Willkommen im Leben

Veränderungen

September 14, 2015

Hallo ihr Lieben,

in meiner Familie steht der September vor allem für Veränderung.
Meine Tochter kommt in die Schule und mein Sohn in den Kindergarten.
Ende des Monats arbeite ich wieder, einmal in der Woche. 
Mein erster Job nach 7 Jahren als Vollzeitmama und Hausfrau.

Während bei meinen Kindern eindeutig die Vorfreude überwiegt, mischen bei mir noch diverse Ängste und der Selbstzweifel mit.
Kann ich das überhaupt? Was passiert, wenn ich einen schlimmen Fehler
mache?

Zudem kreiere ich gemeinsam mit Franzi (so nenne ich mein liebes Ego) 
einige hochdramatische Szenen in meinem Kopf, wenn sich eine Veränderung ankündigt. Ich gebe euch ein Beispiel:

Im Winter muss ich bei ganz üblem Wetter zur Arbeit fahren, womöglich kommt noch ein ganz schlimmer Schneesturm dazu und ich baue einen ganz schrecklichen Unfall.
oder:
Zu Hause passiert etwas ganz schlimmes mit den Kindern oder meinem Mann und ich bin nicht da…

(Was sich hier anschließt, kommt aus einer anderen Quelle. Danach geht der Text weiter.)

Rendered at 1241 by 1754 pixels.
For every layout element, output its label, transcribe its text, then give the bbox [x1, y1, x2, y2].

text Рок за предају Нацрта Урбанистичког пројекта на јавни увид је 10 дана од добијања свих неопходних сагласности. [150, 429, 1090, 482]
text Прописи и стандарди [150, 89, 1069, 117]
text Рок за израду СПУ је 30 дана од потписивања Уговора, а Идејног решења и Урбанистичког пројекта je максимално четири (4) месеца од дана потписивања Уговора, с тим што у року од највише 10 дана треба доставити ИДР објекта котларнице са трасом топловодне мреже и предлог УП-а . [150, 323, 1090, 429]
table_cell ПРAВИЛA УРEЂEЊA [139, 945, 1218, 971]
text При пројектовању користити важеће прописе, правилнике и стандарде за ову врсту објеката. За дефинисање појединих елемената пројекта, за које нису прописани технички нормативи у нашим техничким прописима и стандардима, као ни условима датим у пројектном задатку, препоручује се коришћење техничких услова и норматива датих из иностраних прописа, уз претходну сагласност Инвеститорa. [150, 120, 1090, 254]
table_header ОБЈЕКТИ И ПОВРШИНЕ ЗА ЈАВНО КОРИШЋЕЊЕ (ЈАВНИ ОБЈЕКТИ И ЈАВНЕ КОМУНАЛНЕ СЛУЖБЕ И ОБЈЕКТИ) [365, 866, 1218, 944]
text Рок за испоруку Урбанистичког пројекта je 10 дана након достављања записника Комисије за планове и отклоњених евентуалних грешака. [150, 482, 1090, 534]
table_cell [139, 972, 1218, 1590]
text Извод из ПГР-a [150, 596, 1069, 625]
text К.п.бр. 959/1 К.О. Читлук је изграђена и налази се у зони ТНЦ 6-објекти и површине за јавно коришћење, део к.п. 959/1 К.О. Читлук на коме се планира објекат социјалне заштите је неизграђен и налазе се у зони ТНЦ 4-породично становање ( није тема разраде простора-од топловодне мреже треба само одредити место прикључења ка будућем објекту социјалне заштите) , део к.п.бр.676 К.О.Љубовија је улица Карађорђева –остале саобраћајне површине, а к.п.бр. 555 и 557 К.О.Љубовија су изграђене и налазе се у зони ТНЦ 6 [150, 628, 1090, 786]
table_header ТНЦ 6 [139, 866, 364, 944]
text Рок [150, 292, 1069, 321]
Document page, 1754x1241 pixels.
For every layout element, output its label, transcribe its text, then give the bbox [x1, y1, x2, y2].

Franzi ist eine ganz schöne Dramaqueen, was? 😉

Ich wünschte ich hätte mehr von dieser sorglosen Leichtigkeit, wie sie meine Kinder noch haben. Aber das hilft nix. Ich muss da eben immer durch.

Und wisst ihr was?

Die letzten Wochen habe ich mich mit diesen Ängsten auseinandergesetzt und mich ihnen gestellt und mittlerweile blicke auch ich mit Vorfreude und Zuversicht auf die Veränderungen, die mein Leben für mich bereit hält. Mir hilft es, meine Ängste zu benennen und darüber zu schreiben. Auch die vorigen Beispiele maßlos zu übertreiben, bis es überhaupt nicht mehr glaubwürdig ist, kann mir in manchen Situationen helfen.

Dem Leben und dem Universum zu vertrauen, gehört für mich zu den Dingen, die ich wieder lernen darf.

Vielleicht wäre es oft viel bequemer und scheinbar leichter, wenn alles immer beim Alten bliebe, auf Dauer jedoch ganz schön langweilig, oder?

Wie ist das bei euch mit den Veränderungen?